Demonstration in Wien nach einem Jahr ÖVP-FPÖ-Regierung

17'000 Menschen demonstrierten am Samstag in Wien gegen die Regierungspolitik von ÖVP und FPÖ unter Kanzler Sebastian Kurz.

17'000 Menschen demonstrierten am Samstag in Wien gegen die Regierungspolitik von ÖVP und FPÖ unter Kanzler Sebastian Kurz.

Mehrere Tausend Demonstranten sind am Samstagnachmittag anlässlich des 1. Jahrestages der ÖVP-FPÖ-Regierung in Wien zusammengekommen, um gegen deren Politik zu demonstrieren. Der Zug von «Bündnis heisser Herbst» führte zum Schluss auf den Heldenplatz vor der Hofburg.

Zur Demonstration gegen "Rechtsruck, Rassismus und Sozialabbau" hatten linke und gewerkschaftliche Organisationen - unterstützt von SPÖ und Grünen - aufgerufen. Nach vorläufiger Einschätzung der Polizei nahmen rund 17'000 Menschen an der Kundgebung teil. Laut einer Mitteilung erstreckte sich der Demonstrationszug über rund 1,5 Kilometer.

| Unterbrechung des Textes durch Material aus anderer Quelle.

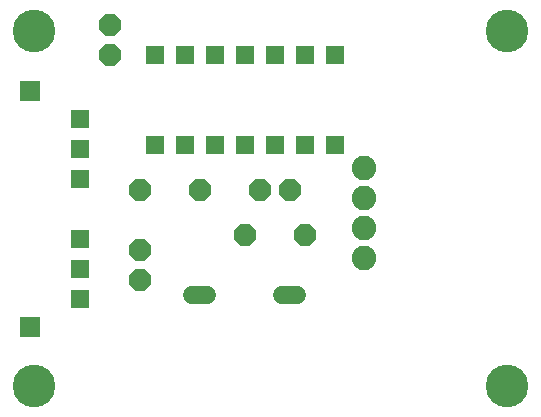
<source format=gbr>
G04 EAGLE Gerber RS-274X export*
G75*
%MOMM*%
%FSLAX34Y34*%
%LPD*%
%INSoldermask Bottom*%
%IPPOS*%
%AMOC8*
5,1,8,0,0,1.08239X$1,22.5*%
G01*
%ADD10C,3.603200*%
%ADD11P,1.951982X8X112.500000*%
%ADD12P,1.951982X8X22.500000*%
%ADD13C,2.082800*%
%ADD14C,1.524000*%
%ADD15R,1.511200X1.511200*%
%ADD16R,1.711200X1.711200*%
%ADD17P,2.034460X8X202.500000*%


D10*
X25000Y325000D03*
X425000Y325000D03*
X425000Y25000D03*
X25000Y25000D03*
D11*
X114300Y114300D03*
X114300Y139700D03*
D12*
X215900Y190500D03*
X241300Y190500D03*
D11*
X88900Y304800D03*
X88900Y330200D03*
D13*
X304000Y209400D03*
X304000Y184000D03*
X304000Y158600D03*
X304000Y133200D03*
D14*
X247904Y101600D02*
X234696Y101600D01*
X171704Y101600D02*
X158496Y101600D01*
D15*
X203200Y304800D03*
X203200Y228600D03*
X177800Y304800D03*
X152400Y304800D03*
X127000Y304800D03*
X127000Y228600D03*
X152400Y228600D03*
X177800Y228600D03*
X228600Y228600D03*
X254000Y228600D03*
X279400Y228600D03*
X228600Y304800D03*
X254000Y304800D03*
X279400Y304800D03*
X63500Y149600D03*
X63500Y124200D03*
X63500Y98800D03*
X63500Y200400D03*
X63500Y225800D03*
X63500Y251200D03*
D16*
X21500Y275000D03*
X21500Y75000D03*
D17*
X165100Y190500D03*
X114300Y190500D03*
X254000Y152400D03*
X203200Y152400D03*
M02*

</source>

"Der Rechtsruck ist eine Gefahr für uns alle", hiess es seitens des Bündnisses. Die Demonstration startete um 14 Uhr in der Mariahilfer Strasse beim Westbahnhof. Dort versammelten sich Teilnehmer mit Transparenten und Schildern, auf denen mit Parolen wie "Mindest-sichern, statt arm machen" gegen ein österreichisches Hartz IV oder mit den Worten "Anti-Basti, Anti-Strache, Anti-Kickl" gegen Vertreter der Regierung protestiert wurde.

Auch die inzwischen zu einiger Berühmtheit gelangten "Omas gegen Rechts" schlossen sich an, nicht weit entfernt von einer Gruppe, die unter der Botschaft "Eure Politik stinkt mehr als alte Socken" mit abgetragenen Socken gegen die Regierung Front machte.

In der Menschenmenge war auch die eine oder andere getragene Gelbweste zu sehen, in Anlehnung an die Proteste in Frankreich. Anders als in Paris blieb in Wien am Nachmittag aber alles friedlich und ruhig.